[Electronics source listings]
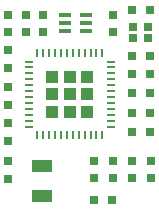
<source format=gtp>
%FSLAX46Y46*%
G04 Gerber Fmt 4.6, Leading zero omitted, Abs format (unit mm)*
G04 Created by KiCad (PCBNEW (2014-jul-16 BZR unknown)-product) date Wed 11 Feb 2015 12:50:59 PM CET*
%MOMM*%
G01*
G04 APERTURE LIST*
%ADD10C,0.150000*%
%ADD11R,0.762000X0.787400*%
%ADD12R,0.787400X0.762000*%
%ADD13R,1.800000X1.000000*%
%ADD14O,0.230000X0.800000*%
%ADD15O,0.800000X0.230000*%
%ADD16R,1.100000X1.100000*%
%ADD17R,1.000760X0.398780*%
%ADD18R,0.750000X0.650000*%
G04 APERTURE END LIST*
D10*
D11*
X167030000Y-119619300D03*
X167030000Y-118120700D03*
X168640000Y-119619300D03*
X168640000Y-118120700D03*
X170250000Y-119619300D03*
X170250000Y-118120700D03*
D12*
X170169300Y-110790000D03*
X168670700Y-110790000D03*
D11*
X158198200Y-105738100D03*
X158198200Y-107236700D03*
D12*
X170169300Y-112410000D03*
X168670700Y-112410000D03*
D11*
X159670000Y-105740700D03*
X159670000Y-107239300D03*
X167050000Y-105740700D03*
X167050000Y-107239300D03*
X158200000Y-114910700D03*
X158200000Y-116409300D03*
X158200000Y-113369300D03*
X158200000Y-111870700D03*
X165430000Y-118120700D03*
X165430000Y-119619300D03*
D12*
X168670700Y-105330000D03*
X170169300Y-105330000D03*
X170169300Y-109210000D03*
X168670700Y-109210000D03*
X168670700Y-115710000D03*
X170169300Y-115710000D03*
X170169300Y-114100000D03*
X168670700Y-114100000D03*
D11*
X161170000Y-105740700D03*
X161170000Y-107239300D03*
D12*
X165450700Y-121400000D03*
X166949300Y-121400000D03*
D13*
X161060000Y-118560000D03*
X161060000Y-121060000D03*
D14*
X160661720Y-115943520D03*
X161162100Y-115943520D03*
X161662480Y-115943520D03*
X162162860Y-115943520D03*
X162660700Y-115943520D03*
X163161080Y-115943520D03*
X163661460Y-115943520D03*
X164161840Y-115943520D03*
X164662220Y-115943520D03*
X165162600Y-115943520D03*
X165662980Y-115943520D03*
X166160820Y-115943520D03*
X162157780Y-108996480D03*
X161659940Y-108996480D03*
X161159560Y-108996480D03*
X160659180Y-108996480D03*
D15*
X166886060Y-113219300D03*
X166886060Y-112721460D03*
X166886060Y-112221080D03*
X166886060Y-111720700D03*
X166886060Y-111220320D03*
X166886060Y-110719940D03*
X166886060Y-110219560D03*
X166886060Y-109719180D03*
X166886060Y-115218280D03*
X166886060Y-114717900D03*
X166886060Y-114217520D03*
X166886060Y-113719680D03*
D14*
X166158280Y-108996480D03*
X165657900Y-108996480D03*
X165160060Y-108996480D03*
X164659680Y-108996480D03*
X164159300Y-108996480D03*
X163658920Y-108996480D03*
X163158540Y-108996480D03*
X162658160Y-108996480D03*
D15*
X159936480Y-109719180D03*
X159936480Y-110219560D03*
X159936480Y-110719940D03*
X159936480Y-111217780D03*
X159936480Y-111718160D03*
X159936480Y-112218540D03*
X159936480Y-112718920D03*
X159936480Y-113219300D03*
X159936480Y-113719680D03*
X159936480Y-114220060D03*
X159936480Y-114717900D03*
X159936480Y-115218280D03*
D16*
X161931720Y-113948280D03*
X161931720Y-112470000D03*
X161931720Y-110991720D03*
X163410000Y-113948280D03*
X163410000Y-112470000D03*
X163410000Y-110991720D03*
X164888280Y-113948280D03*
X164888280Y-112470000D03*
X164888280Y-110991720D03*
D17*
X164803400Y-107100480D03*
X164803400Y-106450240D03*
X164803400Y-105800000D03*
X163000000Y-105800000D03*
X163000000Y-106450240D03*
X163000000Y-107100480D03*
D11*
X158200000Y-108780700D03*
X158200000Y-110279300D03*
X158200000Y-118130700D03*
X158200000Y-119629300D03*
D18*
X170050000Y-107760000D03*
X168750000Y-107760000D03*
X168750000Y-106760000D03*
X170050000Y-106760000D03*
M02*

</source>
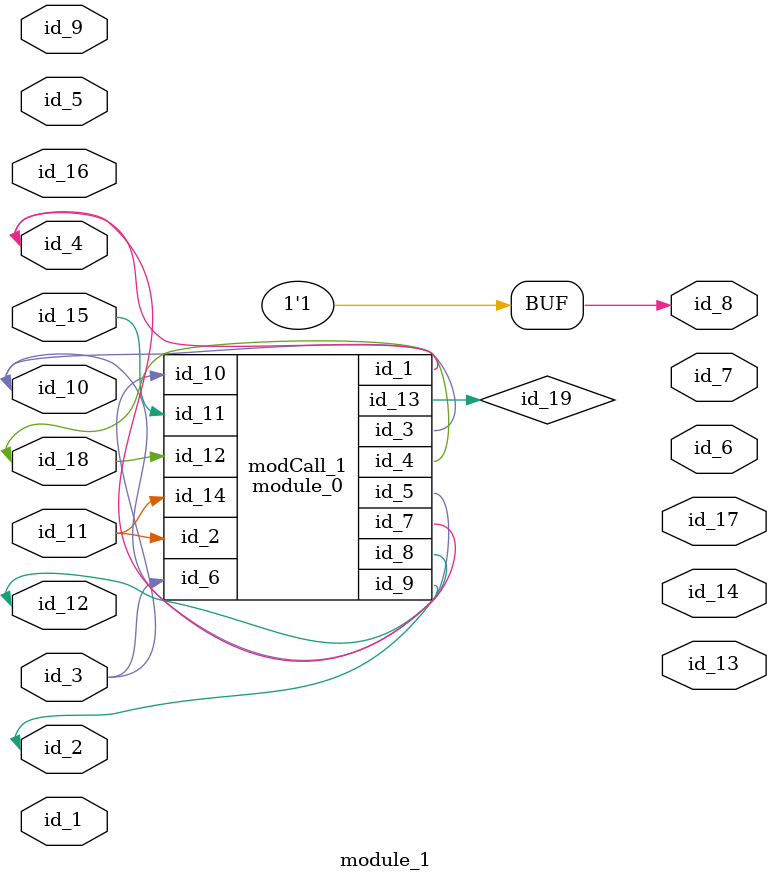
<source format=v>
module module_0 (
    id_1,
    id_2,
    id_3,
    id_4,
    id_5,
    id_6,
    id_7,
    id_8,
    id_9,
    id_10,
    id_11,
    id_12,
    id_13,
    id_14
);
  input wire id_14;
  inout wire id_13;
  input wire id_12;
  input wire id_11;
  input wire id_10;
  output wire id_9;
  inout wire id_8;
  output wire id_7;
  input wire id_6;
  output wire id_5;
  inout wire id_4;
  inout wire id_3;
  input wire id_2;
  inout wire id_1;
  localparam id_15 = -1;
  wire id_16, id_17, id_18;
  tri id_19 = 1;
endmodule
module module_1 (
    id_1,
    id_2,
    id_3,
    id_4,
    id_5,
    id_6,
    id_7,
    id_8,
    id_9,
    id_10,
    id_11,
    id_12,
    id_13,
    id_14,
    id_15,
    id_16,
    id_17,
    id_18
);
  inout wire id_18;
  output wire id_17;
  input wire id_16;
  input wire id_15;
  output wire id_14;
  output wire id_13;
  inout wire id_12;
  input wire id_11;
  inout wire id_10;
  input wire id_9;
  output wire id_8;
  output wire id_7;
  output wire id_6;
  input wire id_5;
  inout wire id_4;
  input wire id_3;
  inout wire id_2;
  input wire id_1;
  wire id_19;
  assign id_8 = -1;
  module_0 modCall_1 (
      id_4,
      id_11,
      id_10,
      id_18,
      id_10,
      id_3,
      id_4,
      id_12,
      id_2,
      id_3,
      id_15,
      id_18,
      id_19,
      id_11
  );
endmodule

</source>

Directive:
Could the data above be repeated exactly, with every picture dropped?

Solution for this exercise:
<source format=gtp>
%FSLAX46Y46*%
G04 Gerber Fmt 4.6, Leading zero omitted, Abs format (unit mm)*
G04 Created by KiCad (PCBNEW (2014-jul-16 BZR unknown)-product) date Wed 11 Feb 2015 12:50:59 PM CET*
%MOMM*%
G01*
G04 APERTURE LIST*
%ADD10C,0.150000*%
%ADD11R,0.762000X0.787400*%
%ADD12R,0.787400X0.762000*%
%ADD13R,1.800000X1.000000*%
%ADD14O,0.230000X0.800000*%
%ADD15O,0.800000X0.230000*%
%ADD16R,1.100000X1.100000*%
%ADD17R,1.000760X0.398780*%
%ADD18R,0.750000X0.650000*%
G04 APERTURE END LIST*
D10*
D11*
X167030000Y-119619300D03*
X167030000Y-118120700D03*
X168640000Y-119619300D03*
X168640000Y-118120700D03*
X170250000Y-119619300D03*
X170250000Y-118120700D03*
D12*
X170169300Y-110790000D03*
X168670700Y-110790000D03*
D11*
X158198200Y-105738100D03*
X158198200Y-107236700D03*
D12*
X170169300Y-112410000D03*
X168670700Y-112410000D03*
D11*
X159670000Y-105740700D03*
X159670000Y-107239300D03*
X167050000Y-105740700D03*
X167050000Y-107239300D03*
X158200000Y-114910700D03*
X158200000Y-116409300D03*
X158200000Y-113369300D03*
X158200000Y-111870700D03*
X165430000Y-118120700D03*
X165430000Y-119619300D03*
D12*
X168670700Y-105330000D03*
X170169300Y-105330000D03*
X170169300Y-109210000D03*
X168670700Y-109210000D03*
X168670700Y-115710000D03*
X170169300Y-115710000D03*
X170169300Y-114100000D03*
X168670700Y-114100000D03*
D11*
X161170000Y-105740700D03*
X161170000Y-107239300D03*
D12*
X165450700Y-121400000D03*
X166949300Y-121400000D03*
D13*
X161060000Y-118560000D03*
X161060000Y-121060000D03*
D14*
X160661720Y-115943520D03*
X161162100Y-115943520D03*
X161662480Y-115943520D03*
X162162860Y-115943520D03*
X162660700Y-115943520D03*
X163161080Y-115943520D03*
X163661460Y-115943520D03*
X164161840Y-115943520D03*
X164662220Y-115943520D03*
X165162600Y-115943520D03*
X165662980Y-115943520D03*
X166160820Y-115943520D03*
X162157780Y-108996480D03*
X161659940Y-108996480D03*
X161159560Y-108996480D03*
X160659180Y-108996480D03*
D15*
X166886060Y-113219300D03*
X166886060Y-112721460D03*
X166886060Y-112221080D03*
X166886060Y-111720700D03*
X166886060Y-111220320D03*
X166886060Y-110719940D03*
X166886060Y-110219560D03*
X166886060Y-109719180D03*
X166886060Y-115218280D03*
X166886060Y-114717900D03*
X166886060Y-114217520D03*
X166886060Y-113719680D03*
D14*
X166158280Y-108996480D03*
X165657900Y-108996480D03*
X165160060Y-108996480D03*
X164659680Y-108996480D03*
X164159300Y-108996480D03*
X163658920Y-108996480D03*
X163158540Y-108996480D03*
X162658160Y-108996480D03*
D15*
X159936480Y-109719180D03*
X159936480Y-110219560D03*
X159936480Y-110719940D03*
X159936480Y-111217780D03*
X159936480Y-111718160D03*
X159936480Y-112218540D03*
X159936480Y-112718920D03*
X159936480Y-113219300D03*
X159936480Y-113719680D03*
X159936480Y-114220060D03*
X159936480Y-114717900D03*
X159936480Y-115218280D03*
D16*
X161931720Y-113948280D03*
X161931720Y-112470000D03*
X161931720Y-110991720D03*
X163410000Y-113948280D03*
X163410000Y-112470000D03*
X163410000Y-110991720D03*
X164888280Y-113948280D03*
X164888280Y-112470000D03*
X164888280Y-110991720D03*
D17*
X164803400Y-107100480D03*
X164803400Y-106450240D03*
X164803400Y-105800000D03*
X163000000Y-105800000D03*
X163000000Y-106450240D03*
X163000000Y-107100480D03*
D11*
X158200000Y-108780700D03*
X158200000Y-110279300D03*
X158200000Y-118130700D03*
X158200000Y-119629300D03*
D18*
X170050000Y-107760000D03*
X168750000Y-107760000D03*
X168750000Y-106760000D03*
X170050000Y-106760000D03*
M02*

</source>
<source format=v>
module module_0 (
    id_1,
    id_2,
    id_3,
    id_4,
    id_5,
    id_6,
    id_7,
    id_8,
    id_9,
    id_10,
    id_11,
    id_12,
    id_13,
    id_14
);
  input wire id_14;
  inout wire id_13;
  input wire id_12;
  input wire id_11;
  input wire id_10;
  output wire id_9;
  inout wire id_8;
  output wire id_7;
  input wire id_6;
  output wire id_5;
  inout wire id_4;
  inout wire id_3;
  input wire id_2;
  inout wire id_1;
  localparam id_15 = -1;
  wire id_16, id_17, id_18;
  tri id_19 = 1;
endmodule
module module_1 (
    id_1,
    id_2,
    id_3,
    id_4,
    id_5,
    id_6,
    id_7,
    id_8,
    id_9,
    id_10,
    id_11,
    id_12,
    id_13,
    id_14,
    id_15,
    id_16,
    id_17,
    id_18
);
  inout wire id_18;
  output wire id_17;
  input wire id_16;
  input wire id_15;
  output wire id_14;
  output wire id_13;
  inout wire id_12;
  input wire id_11;
  inout wire id_10;
  input wire id_9;
  output wire id_8;
  output wire id_7;
  output wire id_6;
  input wire id_5;
  inout wire id_4;
  input wire id_3;
  inout wire id_2;
  input wire id_1;
  wire id_19;
  assign id_8 = -1;
  module_0 modCall_1 (
      id_4,
      id_11,
      id_10,
      id_18,
      id_10,
      id_3,
      id_4,
      id_12,
      id_2,
      id_3,
      id_15,
      id_18,
      id_19,
      id_11
  );
endmodule

</source>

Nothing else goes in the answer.